(Collected data entries)

* * * * * * * * *

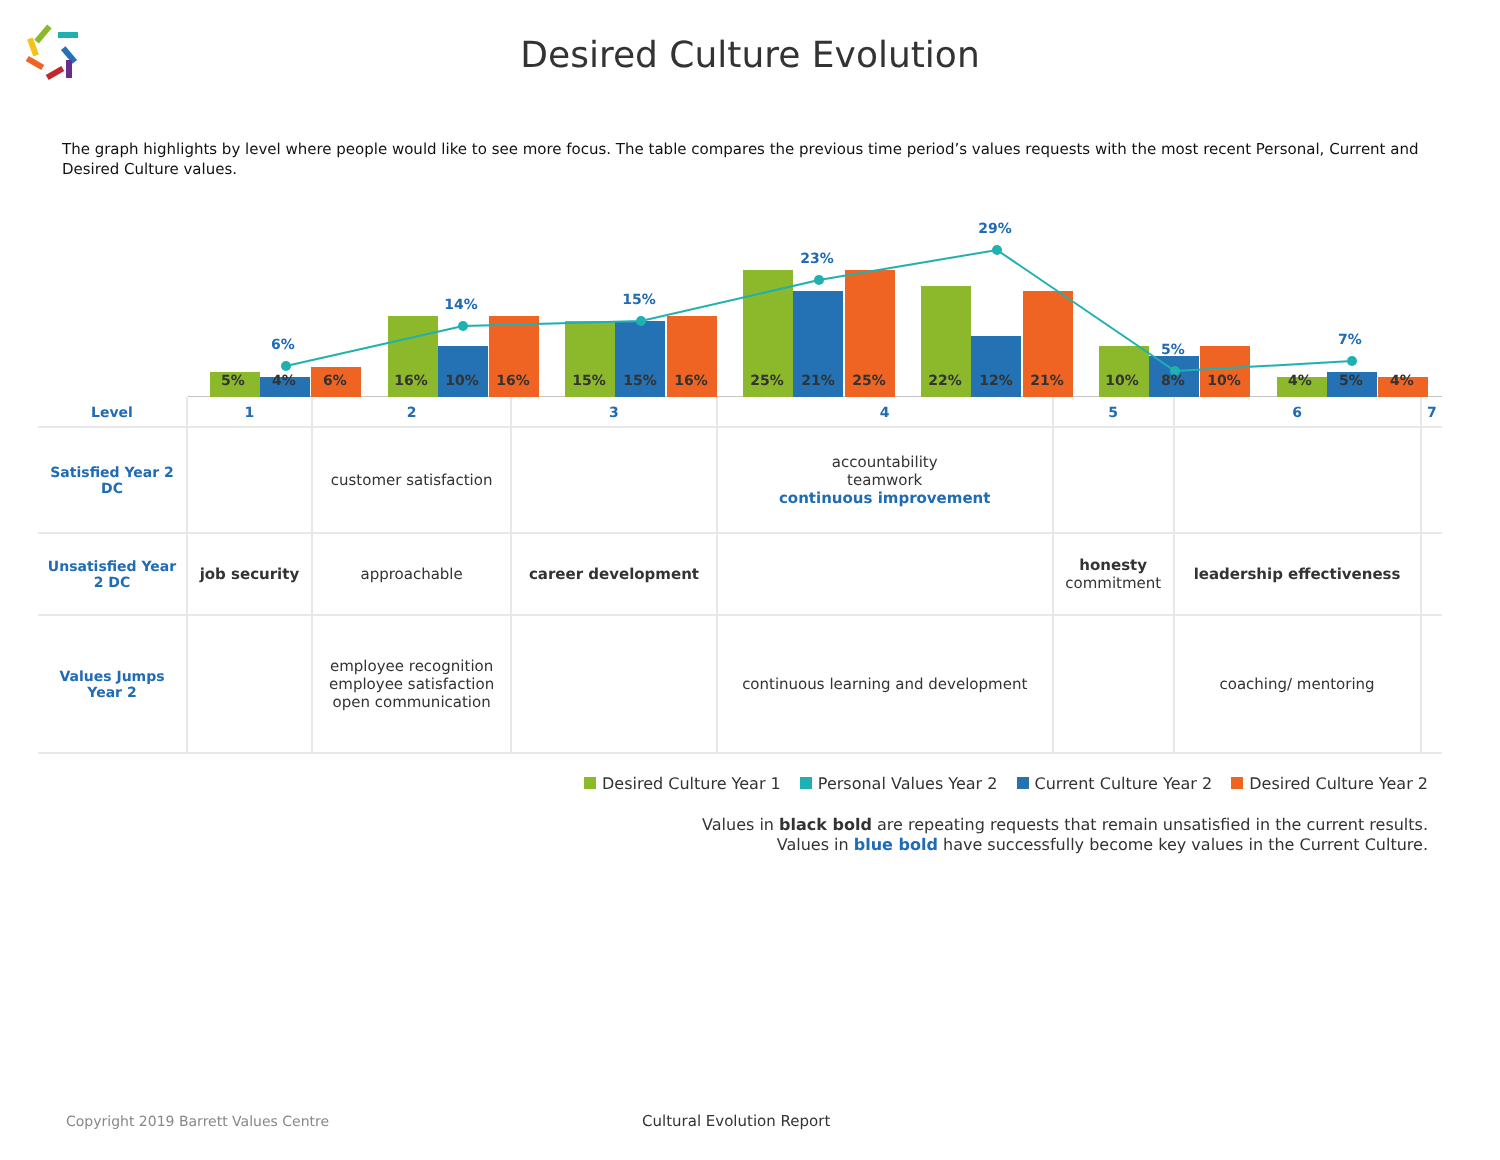Desired Culture Evolution
The graph highlights by level where people would like to see more focus. The table compares the previous time period’s values requests with the most recent Personal, Current and Desired Culture values.
6%
14%
15%
23%
29%
5%
7%
5%
4%
6%
16%
10%
16%
15%
15%
16%
25%
21%
25%
22%
12%
21%
10%
8%
10%
4%
5%
4%
| Level | 1 | 2 | 3 | 4 | 5 | 6 | 7 |
| --- | --- | --- | --- | --- | --- | --- | --- |
| Satisfied Year 2 DC | | customer satisfaction | | accountability teamwork continuous improvement | | | |
| Unsatisfied Year 2 DC | job security | approachable | career development | | honesty commitment | leadership effectiveness | |
| Values Jumps Year 2 | | employee recognition employee satisfaction open communication | | continuous learning and development | | coaching/ mentoring | |
Desired Culture Year 1 Personal Values Year 2 Current Culture Year 2 Desired Culture Year 2
Values in black bold are repeating requests that remain unsatisfied in the current results.
Values in blue bold have successfully become key values in the Current Culture.
Copyright 2019 Barrett Values Centre Cultural Evolution Report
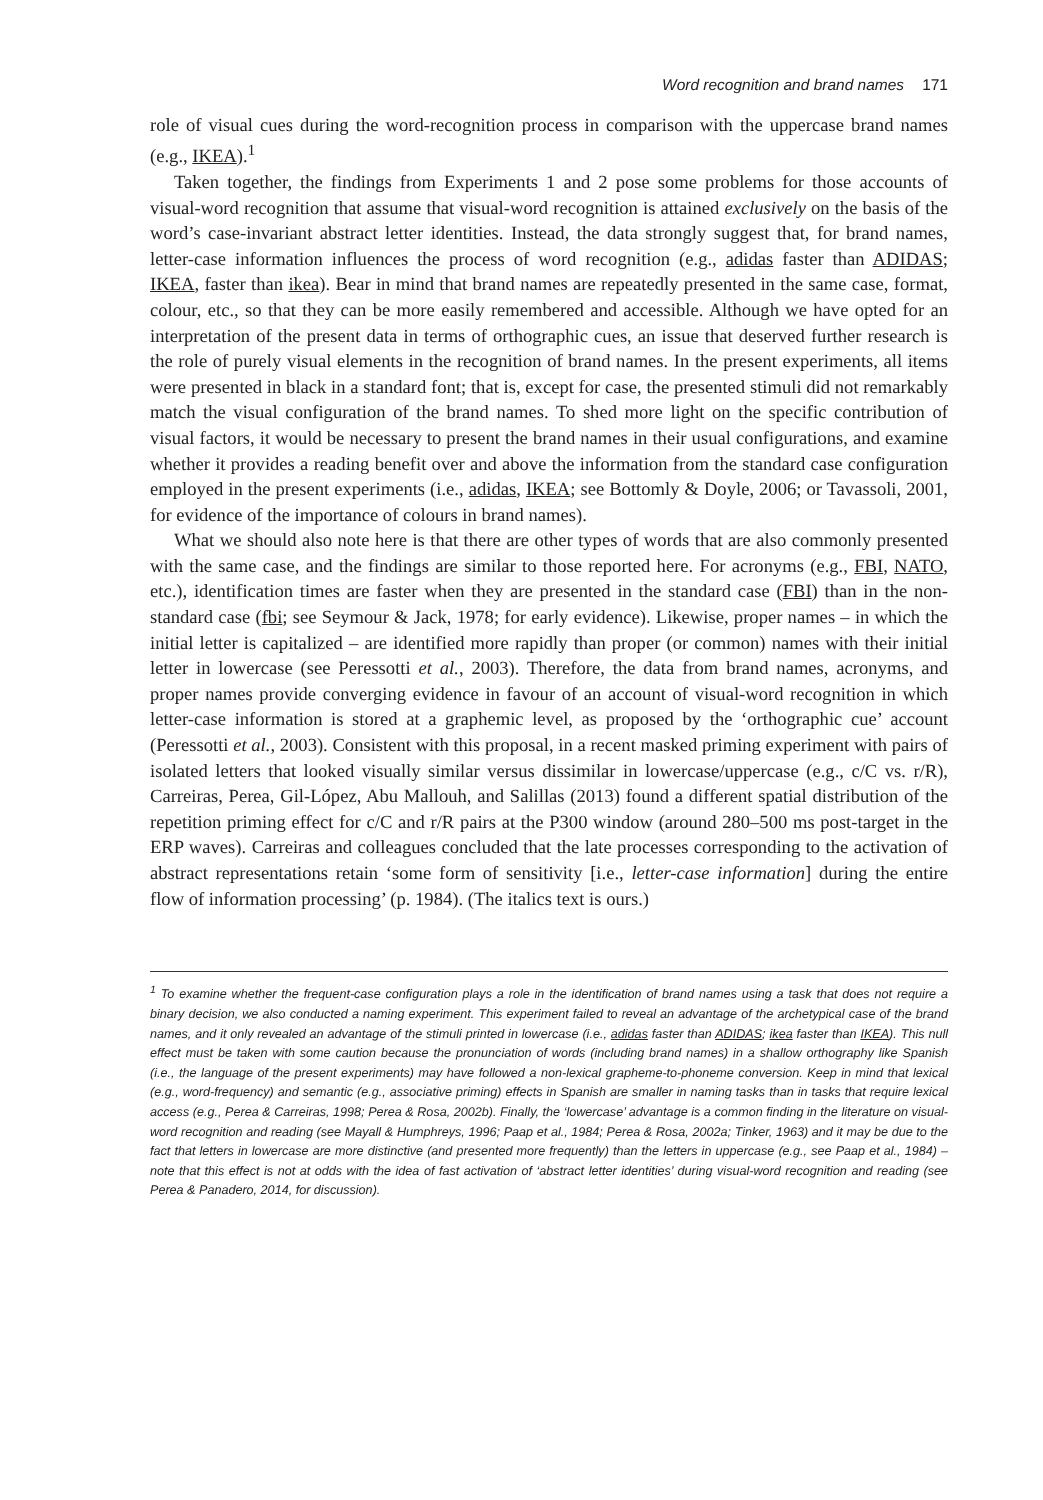Word recognition and brand names 171
role of visual cues during the word-recognition process in comparison with the uppercase brand names (e.g., IKEA).<sup>1</sup>
Taken together, the findings from Experiments 1 and 2 pose some problems for those accounts of visual-word recognition that assume that visual-word recognition is attained exclusively on the basis of the word’s case-invariant abstract letter identities. Instead, the data strongly suggest that, for brand names, letter-case information influences the process of word recognition (e.g., adidas faster than ADIDAS; IKEA, faster than ikea). Bear in mind that brand names are repeatedly presented in the same case, format, colour, etc., so that they can be more easily remembered and accessible. Although we have opted for an interpretation of the present data in terms of orthographic cues, an issue that deserved further research is the role of purely visual elements in the recognition of brand names. In the present experiments, all items were presented in black in a standard font; that is, except for case, the presented stimuli did not remarkably match the visual configuration of the brand names. To shed more light on the specific contribution of visual factors, it would be necessary to present the brand names in their usual configurations, and examine whether it provides a reading benefit over and above the information from the standard case configuration employed in the present experiments (i.e., adidas, IKEA; see Bottomly & Doyle, 2006; or Tavassoli, 2001, for evidence of the importance of colours in brand names).
What we should also note here is that there are other types of words that are also commonly presented with the same case, and the findings are similar to those reported here. For acronyms (e.g., FBI, NATO, etc.), identification times are faster when they are presented in the standard case (FBI) than in the non-standard case (fbi; see Seymour & Jack, 1978; for early evidence). Likewise, proper names – in which the initial letter is capitalized – are identified more rapidly than proper (or common) names with their initial letter in lowercase (see Peressotti et al., 2003). Therefore, the data from brand names, acronyms, and proper names provide converging evidence in favour of an account of visual-word recognition in which letter-case information is stored at a graphemic level, as proposed by the ‘orthographic cue’ account (Peressotti et al., 2003). Consistent with this proposal, in a recent masked priming experiment with pairs of isolated letters that looked visually similar versus dissimilar in lowercase/uppercase (e.g., c/C vs. r/R), Carreiras, Perea, Gil-López, Abu Mallouh, and Salillas (2013) found a different spatial distribution of the repetition priming effect for c/C and r/R pairs at the P300 window (around 280–500 ms post-target in the ERP waves). Carreiras and colleagues concluded that the late processes corresponding to the activation of abstract representations retain ‘some form of sensitivity [i.e., letter-case information] during the entire flow of information processing’ (p. 1984). (The italics text is ours.)
<sup>1</sup> To examine whether the frequent-case configuration plays a role in the identification of brand names using a task that does not require a binary decision, we also conducted a naming experiment. This experiment failed to reveal an advantage of the archetypical case of the brand names, and it only revealed an advantage of the stimuli printed in lowercase (i.e., adidas faster than ADIDAS; ikea faster than IKEA). This null effect must be taken with some caution because the pronunciation of words (including brand names) in a shallow orthography like Spanish (i.e., the language of the present experiments) may have followed a non-lexical grapheme-to-phoneme conversion. Keep in mind that lexical (e.g., word-frequency) and semantic (e.g., associative priming) effects in Spanish are smaller in naming tasks than in tasks that require lexical access (e.g., Perea & Carreiras, 1998; Perea & Rosa, 2002b). Finally, the ‘lowercase’ advantage is a common finding in the literature on visual-word recognition and reading (see Mayall & Humphreys, 1996; Paap et al., 1984; Perea & Rosa, 2002a; Tinker, 1963) and it may be due to the fact that letters in lowercase are more distinctive (and presented more frequently) than the letters in uppercase (e.g., see Paap et al., 1984) – note that this effect is not at odds with the idea of fast activation of ‘abstract letter identities’ during visual-word recognition and reading (see Perea & Panadero, 2014, for discussion).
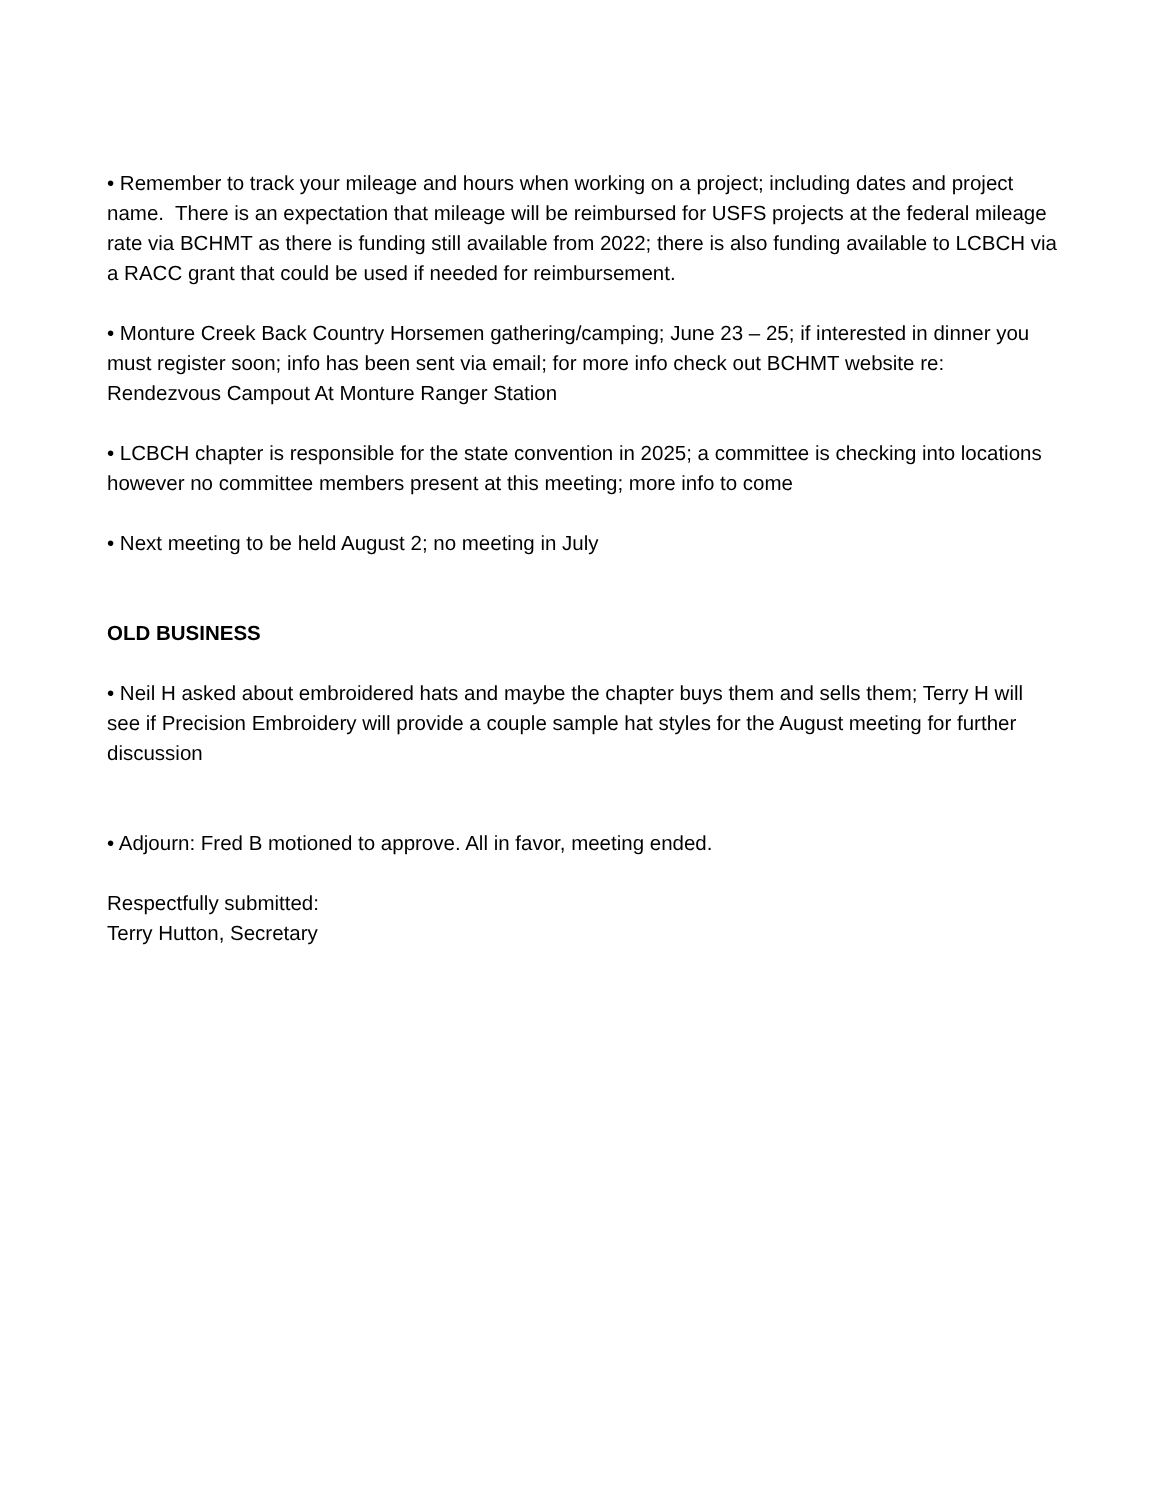• Remember to track your mileage and hours when working on a project; including dates and project name. There is an expectation that mileage will be reimbursed for USFS projects at the federal mileage rate via BCHMT as there is funding still available from 2022; there is also funding available to LCBCH via a RACC grant that could be used if needed for reimbursement.
• Monture Creek Back Country Horsemen gathering/camping; June 23 – 25; if interested in dinner you must register soon; info has been sent via email; for more info check out BCHMT website re: Rendezvous Campout At Monture Ranger Station
• LCBCH chapter is responsible for the state convention in 2025; a committee is checking into locations however no committee members present at this meeting; more info to come
• Next meeting to be held August 2; no meeting in July
OLD BUSINESS
• Neil H asked about embroidered hats and maybe the chapter buys them and sells them; Terry H will see if Precision Embroidery will provide a couple sample hat styles for the August meeting for further discussion
• Adjourn: Fred B motioned to approve. All in favor, meeting ended.
Respectfully submitted:
Terry Hutton, Secretary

* * * * * * * * *

__YOUR TASK__.
Keeping the pictures out, output the records from above exactly and completely.

__EXERCISE OUTPUT__.
Desired Culture Evolution
The graph highlights by level where people would like to see more focus. The table compares the previous time period’s values requests with the most recent Personal, Current and Desired Culture values.
6%
14%
15%
23%
29%
5%
7%
5%
4%
6%
16%
10%
16%
15%
15%
16%
25%
21%
25%
22%
12%
21%
10%
8%
10%
4%
5%
4%
| Level | 1 | 2 | 3 | 4 | 5 | 6 | 7 |
| --- | --- | --- | --- | --- | --- | --- | --- |
| Satisfied Year 2 DC | | customer satisfaction | | accountability teamwork continuous improvement | | | |
| Unsatisfied Year 2 DC | job security | approachable | career development | | honesty commitment | leadership effectiveness | |
| Values Jumps Year 2 | | employee recognition employee satisfaction open communication | | continuous learning and development | | coaching/ mentoring | |
Desired Culture Year 1 Personal Values Year 2 Current Culture Year 2 Desired Culture Year 2
Values in black bold are repeating requests that remain unsatisfied in the current results.
Values in blue bold have successfully become key values in the Current Culture.
Copyright 2019 Barrett Values Centre Cultural Evolution Report
Word recognition and brand names 171
role of visual cues during the word-recognition process in comparison with the uppercase brand names (e.g., IKEA).<sup>1</sup>
Taken together, the findings from Experiments 1 and 2 pose some problems for those accounts of visual-word recognition that assume that visual-word recognition is attained exclusively on the basis of the word’s case-invariant abstract letter identities. Instead, the data strongly suggest that, for brand names, letter-case information influences the process of word recognition (e.g., adidas faster than ADIDAS; IKEA, faster than ikea). Bear in mind that brand names are repeatedly presented in the same case, format, colour, etc., so that they can be more easily remembered and accessible. Although we have opted for an interpretation of the present data in terms of orthographic cues, an issue that deserved further research is the role of purely visual elements in the recognition of brand names. In the present experiments, all items were presented in black in a standard font; that is, except for case, the presented stimuli did not remarkably match the visual configuration of the brand names. To shed more light on the specific contribution of visual factors, it would be necessary to present the brand names in their usual configurations, and examine whether it provides a reading benefit over and above the information from the standard case configuration employed in the present experiments (i.e., adidas, IKEA; see Bottomly & Doyle, 2006; or Tavassoli, 2001, for evidence of the importance of colours in brand names).
What we should also note here is that there are other types of words that are also commonly presented with the same case, and the findings are similar to those reported here. For acronyms (e.g., FBI, NATO, etc.), identification times are faster when they are presented in the standard case (FBI) than in the non-standard case (fbi; see Seymour & Jack, 1978; for early evidence). Likewise, proper names – in which the initial letter is capitalized – are identified more rapidly than proper (or common) names with their initial letter in lowercase (see Peressotti et al., 2003). Therefore, the data from brand names, acronyms, and proper names provide converging evidence in favour of an account of visual-word recognition in which letter-case information is stored at a graphemic level, as proposed by the ‘orthographic cue’ account (Peressotti et al., 2003). Consistent with this proposal, in a recent masked priming experiment with pairs of isolated letters that looked visually similar versus dissimilar in lowercase/uppercase (e.g., c/C vs. r/R), Carreiras, Perea, Gil-López, Abu Mallouh, and Salillas (2013) found a different spatial distribution of the repetition priming effect for c/C and r/R pairs at the P300 window (around 280–500 ms post-target in the ERP waves). Carreiras and colleagues concluded that the late processes corresponding to the activation of abstract representations retain ‘some form of sensitivity [i.e., letter-case information] during the entire flow of information processing’ (p. 1984). (The italics text is ours.)
<sup>1</sup> To examine whether the frequent-case configuration plays a role in the identification of brand names using a task that does not require a binary decision, we also conducted a naming experiment. This experiment failed to reveal an advantage of the archetypical case of the brand names, and it only revealed an advantage of the stimuli printed in lowercase (i.e., adidas faster than ADIDAS; ikea faster than IKEA). This null effect must be taken with some caution because the pronunciation of words (including brand names) in a shallow orthography like Spanish (i.e., the language of the present experiments) may have followed a non-lexical grapheme-to-phoneme conversion. Keep in mind that lexical (e.g., word-frequency) and semantic (e.g., associative priming) effects in Spanish are smaller in naming tasks than in tasks that require lexical access (e.g., Perea & Carreiras, 1998; Perea & Rosa, 2002b). Finally, the ‘lowercase’ advantage is a common finding in the literature on visual-word recognition and reading (see Mayall & Humphreys, 1996; Paap et al., 1984; Perea & Rosa, 2002a; Tinker, 1963) and it may be due to the fact that letters in lowercase are more distinctive (and presented more frequently) than the letters in uppercase (e.g., see Paap et al., 1984) – note that this effect is not at odds with the idea of fast activation of ‘abstract letter identities’ during visual-word recognition and reading (see Perea & Panadero, 2014, for discussion).
• Remember to track your mileage and hours when working on a project; including dates and project name. There is an expectation that mileage will be reimbursed for USFS projects at the federal mileage rate via BCHMT as there is funding still available from 2022; there is also funding available to LCBCH via a RACC grant that could be used if needed for reimbursement.
• Monture Creek Back Country Horsemen gathering/camping; June 23 – 25; if interested in dinner you must register soon; info has been sent via email; for more info check out BCHMT website re: Rendezvous Campout At Monture Ranger Station
• LCBCH chapter is responsible for the state convention in 2025; a committee is checking into locations however no committee members present at this meeting; more info to come
• Next meeting to be held August 2; no meeting in July
OLD BUSINESS
• Neil H asked about embroidered hats and maybe the chapter buys them and sells them; Terry H will see if Precision Embroidery will provide a couple sample hat styles for the August meeting for further discussion
• Adjourn: Fred B motioned to approve. All in favor, meeting ended.
Respectfully submitted:
Terry Hutton, Secretary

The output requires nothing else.